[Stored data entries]

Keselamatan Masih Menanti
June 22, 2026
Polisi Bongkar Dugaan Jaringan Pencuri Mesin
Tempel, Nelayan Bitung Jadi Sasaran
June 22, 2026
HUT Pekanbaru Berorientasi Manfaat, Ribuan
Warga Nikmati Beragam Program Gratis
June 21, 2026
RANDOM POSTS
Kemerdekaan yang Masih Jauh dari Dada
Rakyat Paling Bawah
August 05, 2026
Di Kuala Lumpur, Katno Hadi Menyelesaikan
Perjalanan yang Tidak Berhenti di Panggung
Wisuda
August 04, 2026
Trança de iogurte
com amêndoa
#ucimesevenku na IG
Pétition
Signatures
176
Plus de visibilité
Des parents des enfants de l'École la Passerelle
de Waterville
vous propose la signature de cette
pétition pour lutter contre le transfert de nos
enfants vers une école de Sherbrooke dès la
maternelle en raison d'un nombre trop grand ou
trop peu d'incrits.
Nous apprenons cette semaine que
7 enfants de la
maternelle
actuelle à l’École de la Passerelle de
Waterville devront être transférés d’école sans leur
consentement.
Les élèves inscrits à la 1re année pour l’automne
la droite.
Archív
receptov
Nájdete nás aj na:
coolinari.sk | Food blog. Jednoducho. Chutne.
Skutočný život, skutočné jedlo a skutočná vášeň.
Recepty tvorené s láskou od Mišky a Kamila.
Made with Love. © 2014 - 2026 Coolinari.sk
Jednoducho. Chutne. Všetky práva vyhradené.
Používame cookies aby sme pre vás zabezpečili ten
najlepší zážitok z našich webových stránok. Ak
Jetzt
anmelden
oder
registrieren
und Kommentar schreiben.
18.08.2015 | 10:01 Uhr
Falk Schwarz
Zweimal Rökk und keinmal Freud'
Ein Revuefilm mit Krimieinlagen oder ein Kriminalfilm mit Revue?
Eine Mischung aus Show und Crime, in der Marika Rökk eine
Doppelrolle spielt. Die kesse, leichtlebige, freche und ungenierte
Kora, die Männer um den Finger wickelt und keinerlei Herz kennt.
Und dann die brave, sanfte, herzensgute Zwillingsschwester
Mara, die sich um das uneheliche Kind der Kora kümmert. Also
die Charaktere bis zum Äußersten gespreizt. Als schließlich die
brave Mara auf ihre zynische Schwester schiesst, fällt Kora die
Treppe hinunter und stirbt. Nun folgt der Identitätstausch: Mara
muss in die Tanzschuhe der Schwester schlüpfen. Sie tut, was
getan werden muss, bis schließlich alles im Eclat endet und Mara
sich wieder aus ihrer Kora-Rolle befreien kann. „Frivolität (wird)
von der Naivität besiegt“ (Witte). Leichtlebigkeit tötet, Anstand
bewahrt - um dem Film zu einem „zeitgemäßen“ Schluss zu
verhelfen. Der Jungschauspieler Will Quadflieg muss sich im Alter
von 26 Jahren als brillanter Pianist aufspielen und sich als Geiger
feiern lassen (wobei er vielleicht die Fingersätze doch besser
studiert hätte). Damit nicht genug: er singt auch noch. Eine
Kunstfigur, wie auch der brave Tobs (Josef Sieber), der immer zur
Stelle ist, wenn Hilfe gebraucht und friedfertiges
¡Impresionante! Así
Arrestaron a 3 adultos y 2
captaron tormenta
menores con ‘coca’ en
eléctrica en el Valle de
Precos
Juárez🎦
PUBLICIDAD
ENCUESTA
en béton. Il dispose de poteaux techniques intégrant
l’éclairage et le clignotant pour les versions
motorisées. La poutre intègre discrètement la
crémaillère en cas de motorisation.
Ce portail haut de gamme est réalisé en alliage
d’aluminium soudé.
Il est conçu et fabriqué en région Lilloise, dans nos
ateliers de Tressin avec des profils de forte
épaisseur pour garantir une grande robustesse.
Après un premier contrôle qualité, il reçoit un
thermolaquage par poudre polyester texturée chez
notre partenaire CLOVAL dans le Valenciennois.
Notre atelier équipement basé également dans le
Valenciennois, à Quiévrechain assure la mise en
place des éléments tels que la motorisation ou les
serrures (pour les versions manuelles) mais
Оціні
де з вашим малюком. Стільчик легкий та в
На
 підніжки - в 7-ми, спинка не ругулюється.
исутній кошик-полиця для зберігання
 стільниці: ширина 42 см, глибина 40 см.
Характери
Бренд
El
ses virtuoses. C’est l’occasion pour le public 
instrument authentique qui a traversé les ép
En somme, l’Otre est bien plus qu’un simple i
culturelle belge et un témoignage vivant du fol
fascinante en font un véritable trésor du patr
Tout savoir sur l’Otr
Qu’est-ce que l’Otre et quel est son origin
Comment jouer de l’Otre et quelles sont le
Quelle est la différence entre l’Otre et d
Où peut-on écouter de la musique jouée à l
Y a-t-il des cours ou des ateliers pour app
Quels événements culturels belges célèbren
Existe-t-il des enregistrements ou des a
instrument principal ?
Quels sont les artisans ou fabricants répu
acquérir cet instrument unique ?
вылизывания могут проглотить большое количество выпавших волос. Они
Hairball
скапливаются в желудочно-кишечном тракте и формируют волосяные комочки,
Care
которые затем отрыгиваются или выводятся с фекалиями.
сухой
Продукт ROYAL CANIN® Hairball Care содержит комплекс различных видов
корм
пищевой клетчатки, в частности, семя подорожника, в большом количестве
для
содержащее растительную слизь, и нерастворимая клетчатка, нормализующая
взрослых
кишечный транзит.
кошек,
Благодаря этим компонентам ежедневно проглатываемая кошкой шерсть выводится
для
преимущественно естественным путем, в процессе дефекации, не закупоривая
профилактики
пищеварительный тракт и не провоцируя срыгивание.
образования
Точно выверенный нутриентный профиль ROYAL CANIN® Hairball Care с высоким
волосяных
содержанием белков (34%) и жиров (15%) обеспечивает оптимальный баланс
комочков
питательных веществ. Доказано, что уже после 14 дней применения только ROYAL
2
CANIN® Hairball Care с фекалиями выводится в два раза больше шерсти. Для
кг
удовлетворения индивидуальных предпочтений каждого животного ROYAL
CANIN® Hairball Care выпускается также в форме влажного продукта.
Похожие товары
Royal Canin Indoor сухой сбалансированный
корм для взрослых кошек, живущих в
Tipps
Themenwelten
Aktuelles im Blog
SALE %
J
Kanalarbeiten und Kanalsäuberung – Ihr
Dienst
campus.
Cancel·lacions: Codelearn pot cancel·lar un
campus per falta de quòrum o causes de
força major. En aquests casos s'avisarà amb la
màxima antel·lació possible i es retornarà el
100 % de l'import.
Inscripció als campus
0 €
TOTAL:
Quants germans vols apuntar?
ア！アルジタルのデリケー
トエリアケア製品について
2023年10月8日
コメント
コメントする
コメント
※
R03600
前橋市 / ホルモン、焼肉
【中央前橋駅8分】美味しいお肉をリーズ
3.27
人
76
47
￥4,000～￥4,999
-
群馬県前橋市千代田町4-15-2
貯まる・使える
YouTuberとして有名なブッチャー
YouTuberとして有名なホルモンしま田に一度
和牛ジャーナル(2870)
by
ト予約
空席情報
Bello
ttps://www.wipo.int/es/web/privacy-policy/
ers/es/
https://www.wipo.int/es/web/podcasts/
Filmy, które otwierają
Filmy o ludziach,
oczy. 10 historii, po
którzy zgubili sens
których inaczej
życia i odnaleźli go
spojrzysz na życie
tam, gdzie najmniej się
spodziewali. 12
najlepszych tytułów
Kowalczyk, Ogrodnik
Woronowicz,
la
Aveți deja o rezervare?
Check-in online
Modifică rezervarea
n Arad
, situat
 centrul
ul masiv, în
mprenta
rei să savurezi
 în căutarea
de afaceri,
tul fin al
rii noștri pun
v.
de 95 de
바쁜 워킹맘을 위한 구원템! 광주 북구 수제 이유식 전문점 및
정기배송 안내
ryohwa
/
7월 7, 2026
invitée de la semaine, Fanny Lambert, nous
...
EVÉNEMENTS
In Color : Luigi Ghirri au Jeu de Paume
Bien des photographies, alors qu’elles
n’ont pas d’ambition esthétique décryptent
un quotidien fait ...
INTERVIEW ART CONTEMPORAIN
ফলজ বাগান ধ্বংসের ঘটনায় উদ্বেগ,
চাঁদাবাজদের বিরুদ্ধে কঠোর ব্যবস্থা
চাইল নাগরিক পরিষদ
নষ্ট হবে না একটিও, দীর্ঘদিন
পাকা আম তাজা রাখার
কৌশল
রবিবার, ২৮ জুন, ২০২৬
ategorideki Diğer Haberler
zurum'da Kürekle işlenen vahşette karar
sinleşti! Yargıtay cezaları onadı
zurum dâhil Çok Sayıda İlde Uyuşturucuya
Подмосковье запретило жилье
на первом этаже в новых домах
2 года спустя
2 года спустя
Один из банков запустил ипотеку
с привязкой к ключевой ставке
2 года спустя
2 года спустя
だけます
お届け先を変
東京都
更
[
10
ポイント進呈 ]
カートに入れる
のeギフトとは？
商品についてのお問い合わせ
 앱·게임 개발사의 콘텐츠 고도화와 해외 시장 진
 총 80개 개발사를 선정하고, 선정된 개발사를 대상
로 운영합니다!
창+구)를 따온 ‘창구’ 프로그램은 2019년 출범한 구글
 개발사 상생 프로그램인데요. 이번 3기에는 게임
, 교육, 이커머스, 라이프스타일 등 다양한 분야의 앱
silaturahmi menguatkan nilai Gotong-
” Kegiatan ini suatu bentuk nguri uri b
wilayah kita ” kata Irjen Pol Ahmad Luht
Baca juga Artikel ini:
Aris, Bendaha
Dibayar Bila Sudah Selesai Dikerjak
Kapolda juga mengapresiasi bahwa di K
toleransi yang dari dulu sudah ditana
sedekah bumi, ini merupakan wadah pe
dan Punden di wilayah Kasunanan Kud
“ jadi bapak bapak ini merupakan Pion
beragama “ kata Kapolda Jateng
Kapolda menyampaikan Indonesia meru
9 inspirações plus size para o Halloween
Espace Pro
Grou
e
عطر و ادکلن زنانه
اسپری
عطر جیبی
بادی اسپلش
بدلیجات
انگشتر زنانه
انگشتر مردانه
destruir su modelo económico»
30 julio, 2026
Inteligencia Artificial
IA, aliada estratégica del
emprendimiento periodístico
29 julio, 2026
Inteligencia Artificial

▶ [WHAT TO WORK ON] Across the entries above, state how many lines include the string "сухой", with no other text.

▶ [OUTPUT OF THE TASK] 2